Laut der Expertin schlafen Kinder leichter ein, je routinierter das Einschlafritual gemacht und zeitlich eingehalten wird. Viele Eltern kennen das vermutlich. "Wenn ein Kind zum Beispiel gewöhnlich um 20 Uhr ins Bett geht und man diesen Zeitpunkt verpasst, sind die Kleinen schnell mal überdreht", sagt Hödlmoser. "Klar darf es Abweichungen geben, aber man tut sich selbst und den Kindern einen großen Gefallen, wenn man versucht, die Bettgehzeiten einzuhalten. Dann sind die Kinder tagsüber fitter. Sind sie unausgeschlafen, leidet schnell die soziale Kompetenz darunter."
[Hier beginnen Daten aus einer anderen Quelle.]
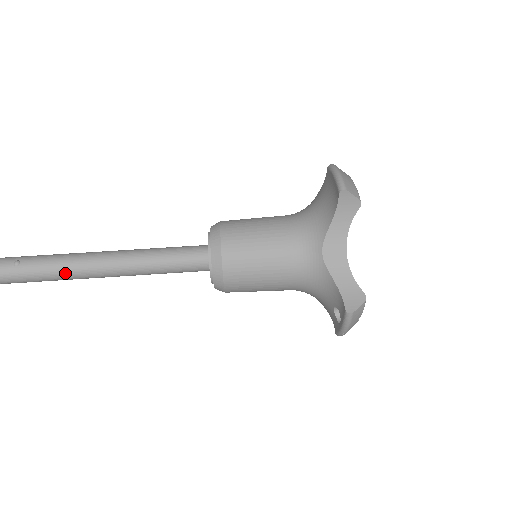
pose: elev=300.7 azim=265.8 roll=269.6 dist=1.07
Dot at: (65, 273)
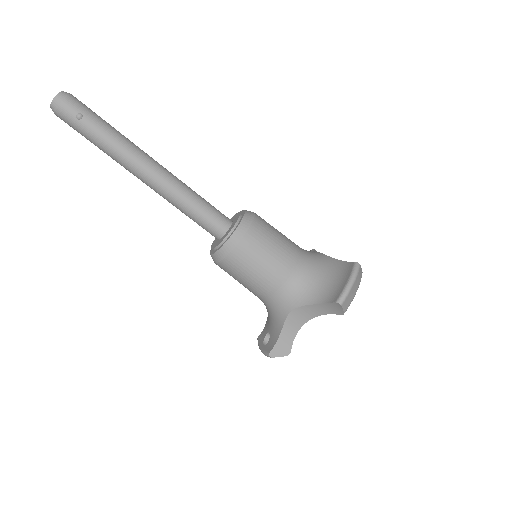
Dot at: (112, 156)
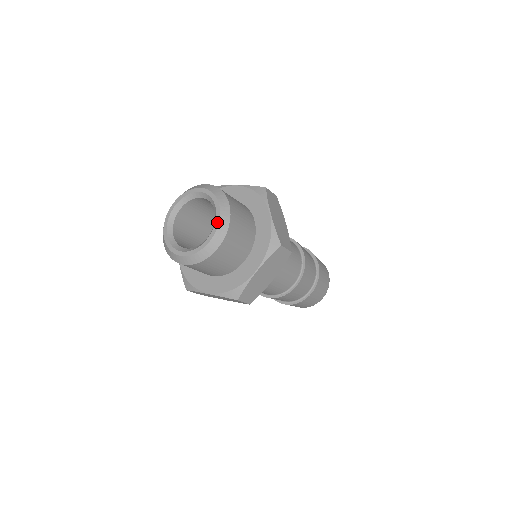
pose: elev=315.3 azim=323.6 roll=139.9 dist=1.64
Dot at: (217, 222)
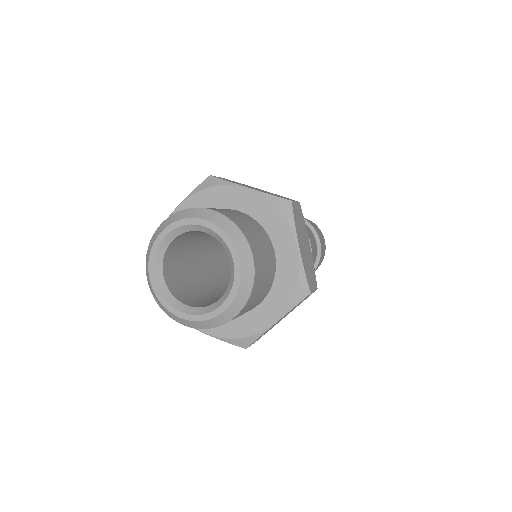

Eine Situation, die wohl alle Eltern kennen: Das Kind möchte einfach nicht schlafen und wird wütend. "Dann ist es trotzdem wichtig, einen Weg zu finden, sein Kind zu beruhigen und auf den Schlaf einzustimmen", meint Hödlmoser. Laut der Schlafexpertin ist es dafür hilfreich, wenn Eltern den Kindern einen Grund geben, gerne ins Bett zu gehen: "Vielleicht noch die besondere Lieblingsgeschichte vorlesen oder eine Extrarunde kuscheln." Aber das Wichtigste, wenn das Kind mal bockig ist, sei, "konsequent bleiben, auch wenn das oft leichter gesagt als getan ist".

Was außerdem helfen kann, wenn Kinder keine Lust aufs Ins-Bett-gehen haben: den Schlafplatz umgestalten. Hödlmoser schlägt zum Beispiel vor, das Kinderzimmer umzustellen, um eine neue Schlafumgebung zu gestalten oder eine neue Bettdecke zu kaufen. "Und wenn es gar nicht besser wird, sollte man eine Psychologin oder einen Psychologen aufsuchen – je früher man sich Unterstützung holt, desto eher und einfacher kann man gemeinsam nach Lösungswegen suchen."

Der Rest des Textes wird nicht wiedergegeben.